Fear Acquisition and Extinction Deficits in Amnestic Mild Cognitive Impairment and Early Alzheimer’s Disease

2019 
Abstract Impaired learning and memory functioning are prime markers for Alzheimer’s disease (AD). Although initial evidence points to impaired fear acquisition in later AD, no study has investigated fear conditioning in early stages and amnestic Mild Cognitive Impairment (aMCI), a condition often preceding AD. The present study examined if fear conditioning gradually decays from healthy elderly to aMCI, to AD. AD (n=43), aMCI (n=43), and matched healthy controls (HC, n=40) underwent a classical fear conditioning paradigm. During acquisition, a neutral face (conditioned stimulus, CS+) was paired with an electrical stimulus, whereas another face (unconditioned stimulus, CS-) was unpaired. Conditioned responses were measured by US-expectancy, valence, and skin conductance.

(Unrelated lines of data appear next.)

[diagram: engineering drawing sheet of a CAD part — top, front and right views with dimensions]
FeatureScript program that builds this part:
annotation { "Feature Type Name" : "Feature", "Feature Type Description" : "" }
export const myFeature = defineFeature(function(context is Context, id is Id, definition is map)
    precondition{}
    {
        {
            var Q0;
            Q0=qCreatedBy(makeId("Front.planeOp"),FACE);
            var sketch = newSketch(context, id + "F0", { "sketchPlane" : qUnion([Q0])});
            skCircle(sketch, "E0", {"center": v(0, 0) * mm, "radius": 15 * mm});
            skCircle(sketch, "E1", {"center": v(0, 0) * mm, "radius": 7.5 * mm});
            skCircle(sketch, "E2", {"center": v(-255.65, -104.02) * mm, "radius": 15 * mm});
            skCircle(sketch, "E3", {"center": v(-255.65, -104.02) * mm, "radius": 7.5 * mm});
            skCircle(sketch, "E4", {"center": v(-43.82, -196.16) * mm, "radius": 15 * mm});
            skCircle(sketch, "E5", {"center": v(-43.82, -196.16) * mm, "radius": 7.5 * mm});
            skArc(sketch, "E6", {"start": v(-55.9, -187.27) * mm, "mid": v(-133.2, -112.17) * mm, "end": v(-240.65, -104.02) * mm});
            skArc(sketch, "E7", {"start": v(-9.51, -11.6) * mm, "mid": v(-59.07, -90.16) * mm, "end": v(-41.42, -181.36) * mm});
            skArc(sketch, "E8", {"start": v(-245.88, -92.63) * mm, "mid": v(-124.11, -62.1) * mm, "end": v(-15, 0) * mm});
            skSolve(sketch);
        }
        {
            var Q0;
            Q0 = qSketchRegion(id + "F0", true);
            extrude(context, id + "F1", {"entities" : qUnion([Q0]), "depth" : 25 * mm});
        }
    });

Compared to HC, both patient groups showed less differential (CS+ vs. CS-) fear acquisition across all measures. Patients further displayed slowed extinction indexed by higher US-expectancy and reduced positive valence for CS+, declining from aMCI to AD. Groups did not differ in responses during a pre-conditioning habituation phase and in unconditioned responding. Diminished differential fear acquisition and slowed extinction could represent prognostic markers for AD onset.